2016-10-07 09:11:00
Wojciech Staniec

Dujszebajew nadal będzie trenerem reprezentacji. Jednak jeszcze nie wie co ze "starą gwardią"

Prezes Andrzej Kraśnicki przez kolejną kadencję będzie prezesem ZPRP. W związku z tym trenerem reprezentacji Polski mężczyzn w dalszym ciągu, przynajmniej do 2020 roku będzie Tałant Dujszebajew.

Przed Dujszebajewem trudne zadanie, bo czekać go będzie przebudowa reprezentacji Polski. - To jest normalne, ale cztery lata dają więcej optymizmu niż cztery miesiące, które miałem przed Igrzyskami Olimpijskimi - nie kryje. O tym, że w reprezentacji będą zmiany wiadomo. Zawodnicy ze "starej gwardii" mają grubo ponad 30 lat i zmiana pokoleniowa będzie wymuszona. Z reprezentacją pożegnał się już Bartosz Jurecki. Nie wiadomo jeszcze co z pozostałymi szczypiornistami, którzy stanowili o sile drużyny, która przez ostatnie lata grała z powodzeniem w wielkich imprezach. - Jeszcze za wcześnie. Nie wiemy jak wygląda sytuacja zdrowotna. Wiele będzie zależało od tego, czy oni będą chcieli nadal grać w kadrze. To są rozmowy, które będziemy prowadzić, kiedy przyjdzie czas na kadrę - przyznaje selekcjoner.

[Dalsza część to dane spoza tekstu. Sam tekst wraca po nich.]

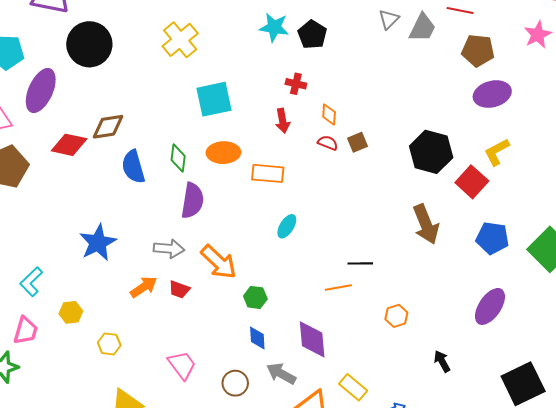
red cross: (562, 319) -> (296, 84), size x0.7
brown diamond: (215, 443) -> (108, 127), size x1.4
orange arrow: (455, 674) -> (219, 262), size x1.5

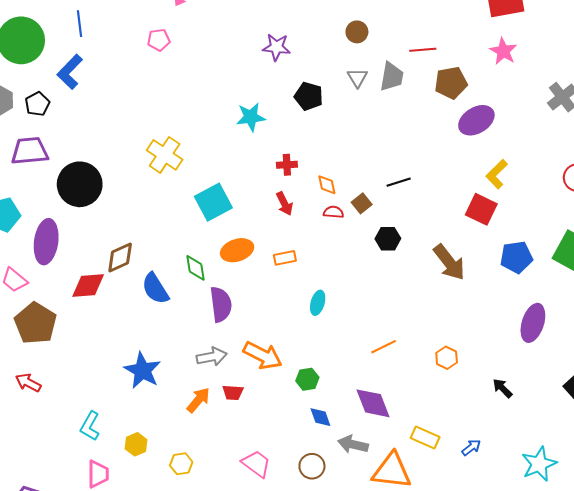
black pentagon: (312, 34) -> (309, 96), moved
black hexagon: (431, 152) -> (388, 239), moved, size x0.6
orange rectangle: (268, 173) -> (285, 258), size x0.7
black line: (360, 263) -> (399, 182), moved

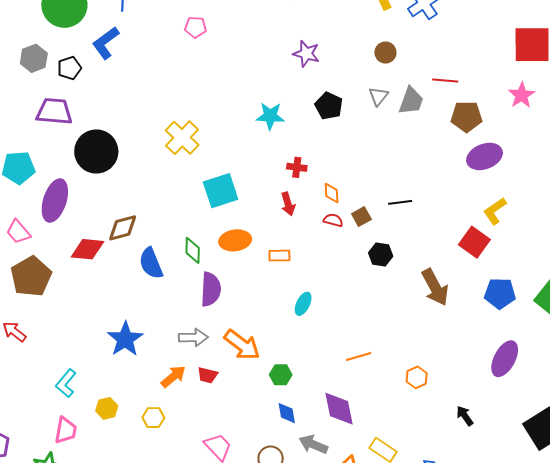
yellow hexagon: (181, 464) -> (153, 418), moved

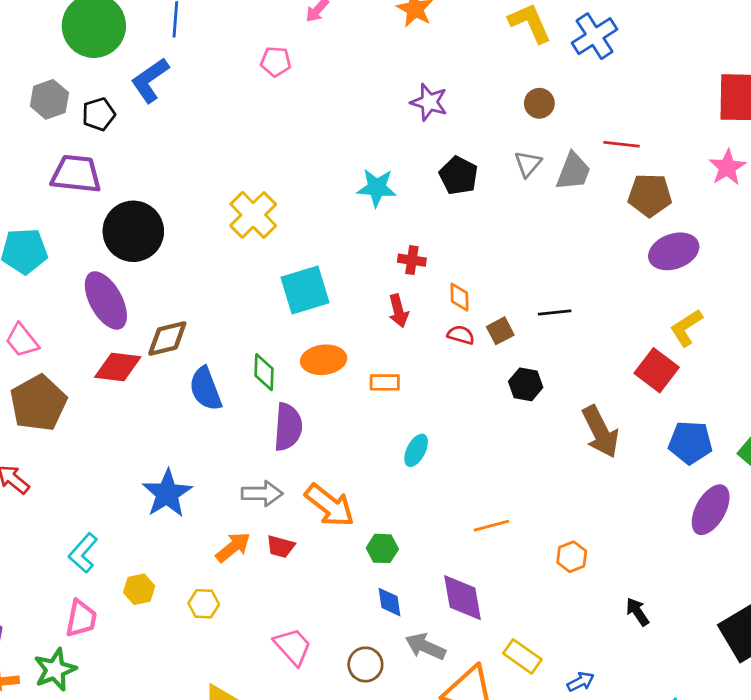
purple ellipse: (55, 201) -> (106, 300), moved, turned -48
purple ellipse: (505, 359) -> (711, 510), moved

Nowa umowa Dujszebajewa z ZPRP jeszcze nie została parafowana. - Nie ma znaczenia kiedy umowa będzie podpisana, czy za miesiąc, czy za dwa. Najważniejsze, że dwie strony chcą. A kiedy dwie strony chcą, to nie ma problemów - nie kryje Dujszebajew.

W najbliższym czasie zmieni się model pracy trenera z kadrą. Będzie on odpowiedzialny także za reprezentację B oraz ogólne wyznaczanie trendów. - Kiedy są cztery miesiące i trzeba robić wszystko na gorąco to inna sytuacja, niż w przypadku, gdy ma się cztery lata. Najważniejsze jest, żeby zespół był w 2020 roku w Tokio, a następnie mógł tam walczyć. Mamy czas i mam nadzieję, że zrobimy wszystko tak, że wszyscy będą zadowoleni - kończy selekcjoner "biało-czerwonych".